Lives lived in such cauldrons are either obliterated or forged into impenetrable alloys. Thus, early on and consciously, Black women as reality became possibilities only to themselves. To others they were mostly seen and described in the abstract, concrete in their labor but surreal in their humanness.
They knew the burden of feminine sensibilities suffocated by masculine responsibilities.
They wrestled with the inescapable horror of bearing pregnancies which could only result in issuing more chattels into the rapacious maw of slavery.
They knew the grief of enforced separations from mates who were not theirs to claim, for the men themselves did not have legal possession of their own bodies.
And men, whose sole crime was their hue,
the impress of their Maker’s hand,
and frail and shrinking children too
were gather in that mournful band.
-from The Slave Auction,
Frances Ellen Watkins Harper
The larger society, observing the women’s outrageous persistence in holding on, staying alive, thought it had no choice save to dissolve the perversity of the Black Woman’s life into a fabulous fiction of multiple personalities. They were seen as acquiescent, submissive Aunt Jemimas who showed grinning faces, plump laps, fat embracing arms, and brown jaws pouched in laughter. They were described as leering buxom wenches with round heels, open thighs, and insatiable sexual appetites. They were accused of being marauding matriarchs of stern demeanor, battering hands, unforgiving gazes and castrating behavior.
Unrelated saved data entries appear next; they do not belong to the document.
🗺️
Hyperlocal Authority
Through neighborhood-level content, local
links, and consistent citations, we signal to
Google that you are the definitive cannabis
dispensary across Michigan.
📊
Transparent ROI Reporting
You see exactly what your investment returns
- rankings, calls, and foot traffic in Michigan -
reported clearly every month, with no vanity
When we imagine women inhabited by all those apparitions, it becomes obvious that the women themselves did not hallucinate, but rather that they were national, racial, and historical hallucinations. Those contradictions stump even the most fertile imagination, for they could not have existed despite the romantic racism which introduced them into the American psyche. Surprisingly, above all, many women did survive as themselves. In this book we meet them, undeniably strong, unapologetically direct.
The photographer, Brian Lanker, possesses an acute eye and a brave heart. He has discovered women whose images show us the high cost of living and the rich reward of thriving. Lanker intends to capture the viewer with the twin magic of his camera and the women’s faces. These women regard us, understand us, gaze through us into a beyond, alien to our most common view. Each seems to know something we have not known. The sameness of their gaze informs us that they will not be removed, that indeed although they are shaken, bruised, and uprooted, they are determined to remain.
This foreword does not mean to be an explanation of the Black woman’s stamina. Rather, it is a salute to her as an outstanding representative of the human race. Here, in this book, educators, athletes, dancers, judges, politicians, artists, actresses, writers, singers, poets and social activists dare to look at life with humor, determination and respect. Their visages do not entertain hypocrisy. To those who would desire chicanery, they honesty of these women is terrifying.
The heartbreaking tenderness of Black women and their majestic strength speak of the heroic survival of a people who were stolen into subjugation, denied chastity, and refused innocence.
These women have descended from grandmothers and great-grandmothers who knew the lash first hand, and to whom protection was a phantom known of but seldom experienced. Their faces are captured here for the ages to regard and wonder, but they are whole women. Their hands have brought children through blood to life, nursed the sick, and folded the winding cloths. Their wombs have held the promise of a race which has proven in each challenging century that despite threat and mayhem it has come to stay. Their feet have trod the shifting swampland of insecurity, yet they have tried to step neatly onto the footprints of mothers who went before. They are not apparitions; they are not superwomen. Despite their majestic struggle they are no larger than life. Their humanness is evident in their accessibility. We are able to enter the photographs and enter into the spirit of these women and rejoice in their courage and nearness.
Precious jewels all. Thanks to their persistence, art, sublime laughter and love we may all yet survive our grotesque history.